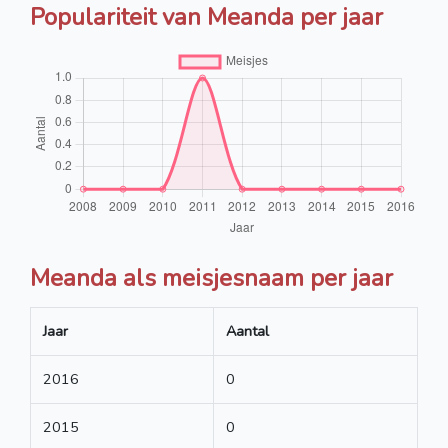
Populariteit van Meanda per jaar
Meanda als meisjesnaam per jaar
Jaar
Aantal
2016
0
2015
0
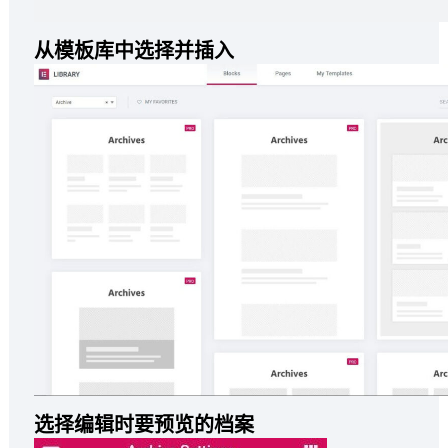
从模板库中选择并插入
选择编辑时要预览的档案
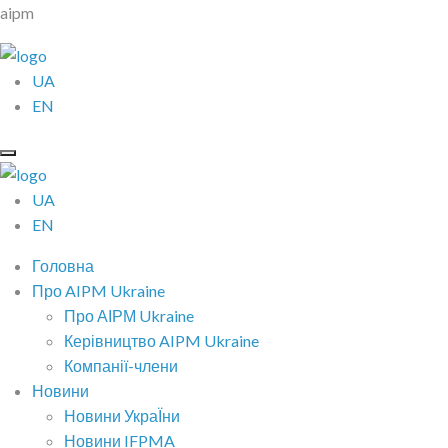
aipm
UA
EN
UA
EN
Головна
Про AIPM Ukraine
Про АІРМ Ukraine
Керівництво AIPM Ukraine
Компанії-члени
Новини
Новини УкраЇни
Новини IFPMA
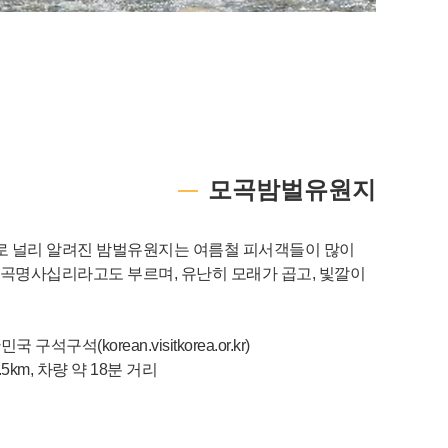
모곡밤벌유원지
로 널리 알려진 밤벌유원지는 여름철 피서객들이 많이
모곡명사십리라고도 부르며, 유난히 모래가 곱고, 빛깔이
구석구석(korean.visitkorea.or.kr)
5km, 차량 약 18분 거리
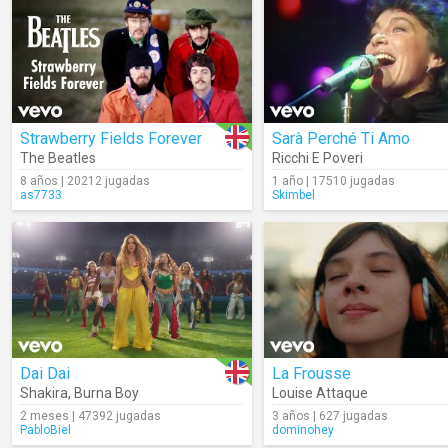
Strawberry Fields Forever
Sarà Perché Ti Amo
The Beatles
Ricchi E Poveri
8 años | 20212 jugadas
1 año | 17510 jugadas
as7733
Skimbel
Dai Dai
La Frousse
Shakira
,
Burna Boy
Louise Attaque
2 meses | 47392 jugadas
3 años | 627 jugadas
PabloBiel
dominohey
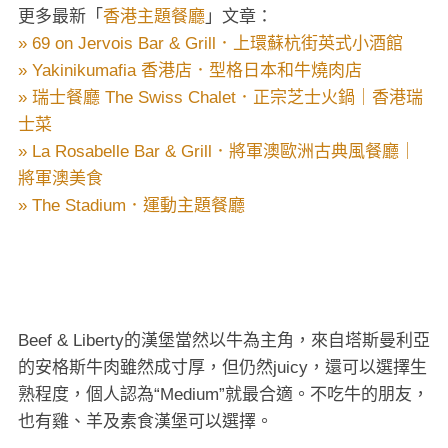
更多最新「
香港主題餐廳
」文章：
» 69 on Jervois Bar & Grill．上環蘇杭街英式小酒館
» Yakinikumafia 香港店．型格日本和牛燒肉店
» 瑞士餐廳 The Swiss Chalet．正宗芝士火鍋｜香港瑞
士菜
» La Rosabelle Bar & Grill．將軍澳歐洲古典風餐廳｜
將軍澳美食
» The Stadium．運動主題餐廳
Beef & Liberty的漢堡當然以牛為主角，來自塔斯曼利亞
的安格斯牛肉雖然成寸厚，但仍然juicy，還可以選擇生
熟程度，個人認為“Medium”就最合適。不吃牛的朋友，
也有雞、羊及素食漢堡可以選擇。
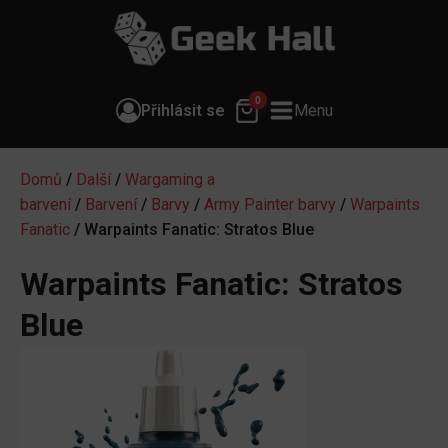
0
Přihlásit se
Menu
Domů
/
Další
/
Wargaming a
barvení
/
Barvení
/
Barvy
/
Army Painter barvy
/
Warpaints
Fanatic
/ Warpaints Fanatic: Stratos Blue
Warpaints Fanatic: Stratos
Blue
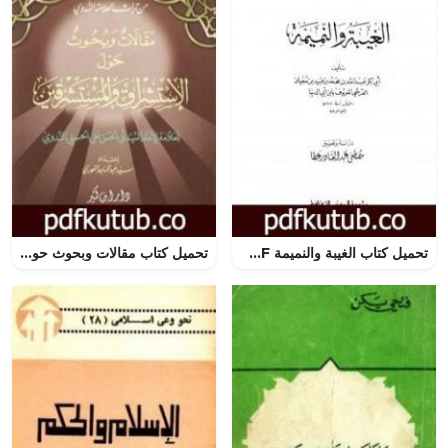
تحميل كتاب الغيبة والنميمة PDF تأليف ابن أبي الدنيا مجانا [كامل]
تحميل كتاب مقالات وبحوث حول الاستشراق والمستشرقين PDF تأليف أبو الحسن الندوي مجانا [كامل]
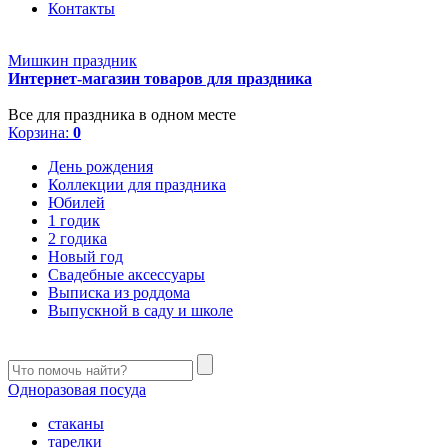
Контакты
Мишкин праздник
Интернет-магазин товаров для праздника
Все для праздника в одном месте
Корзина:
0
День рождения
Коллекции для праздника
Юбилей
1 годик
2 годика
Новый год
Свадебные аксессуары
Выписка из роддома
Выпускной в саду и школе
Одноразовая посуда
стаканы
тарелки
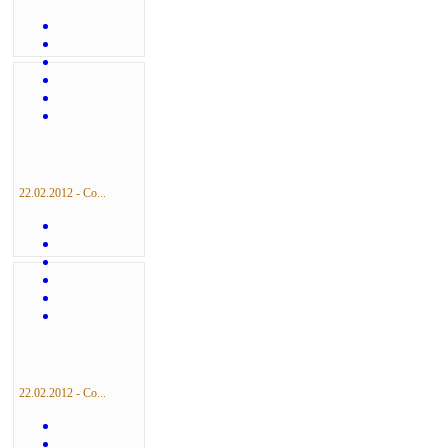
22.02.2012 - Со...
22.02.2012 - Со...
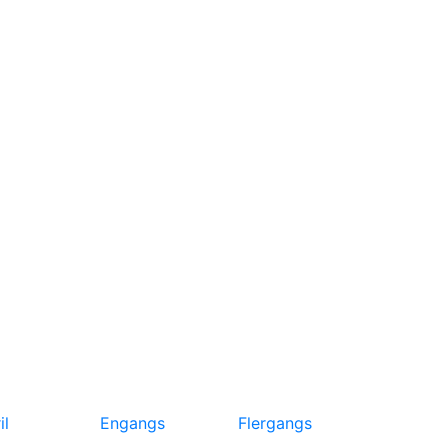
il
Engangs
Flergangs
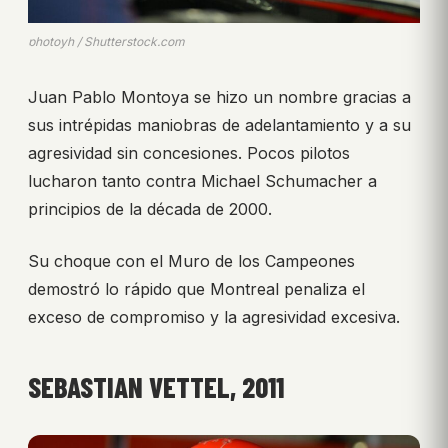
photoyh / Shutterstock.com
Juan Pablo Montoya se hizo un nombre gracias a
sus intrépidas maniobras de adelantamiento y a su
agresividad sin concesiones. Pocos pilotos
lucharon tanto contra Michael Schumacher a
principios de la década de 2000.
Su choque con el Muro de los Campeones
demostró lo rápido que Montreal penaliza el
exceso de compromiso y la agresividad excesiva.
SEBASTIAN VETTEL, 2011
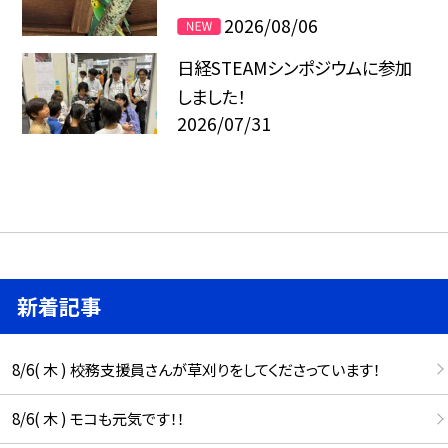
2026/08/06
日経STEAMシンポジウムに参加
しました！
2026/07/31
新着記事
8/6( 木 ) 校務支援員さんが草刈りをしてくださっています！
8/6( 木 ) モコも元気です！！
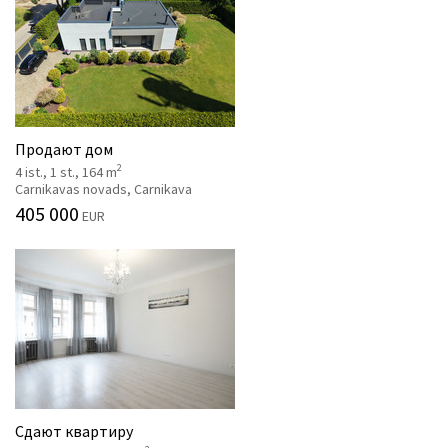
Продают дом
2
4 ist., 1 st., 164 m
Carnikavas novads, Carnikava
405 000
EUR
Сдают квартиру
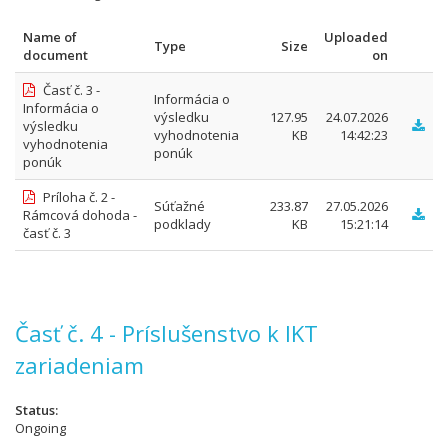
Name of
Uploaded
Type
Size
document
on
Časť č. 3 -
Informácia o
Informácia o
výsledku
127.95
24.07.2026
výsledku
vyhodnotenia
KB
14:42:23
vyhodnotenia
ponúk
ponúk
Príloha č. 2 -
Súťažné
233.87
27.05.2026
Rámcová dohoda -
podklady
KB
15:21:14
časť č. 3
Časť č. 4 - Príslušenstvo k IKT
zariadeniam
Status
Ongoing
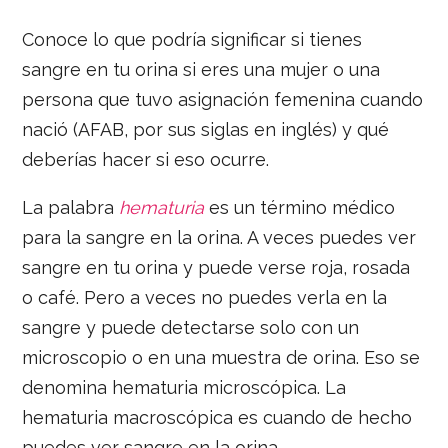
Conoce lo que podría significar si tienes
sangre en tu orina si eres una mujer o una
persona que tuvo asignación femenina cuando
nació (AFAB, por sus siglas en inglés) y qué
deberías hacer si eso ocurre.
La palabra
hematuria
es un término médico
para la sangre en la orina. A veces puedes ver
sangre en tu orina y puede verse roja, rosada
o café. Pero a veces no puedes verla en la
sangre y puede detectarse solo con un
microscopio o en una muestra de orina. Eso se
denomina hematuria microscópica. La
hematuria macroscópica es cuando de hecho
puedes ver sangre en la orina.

# # #

▶ Exercise goal: Lines from the entries that contain the word "Ukraine" are what the answer must hold.

▶ Task output:
Про AIPM Ukraine
Про АІРМ Ukraine
Керівництво AIPM Ukraine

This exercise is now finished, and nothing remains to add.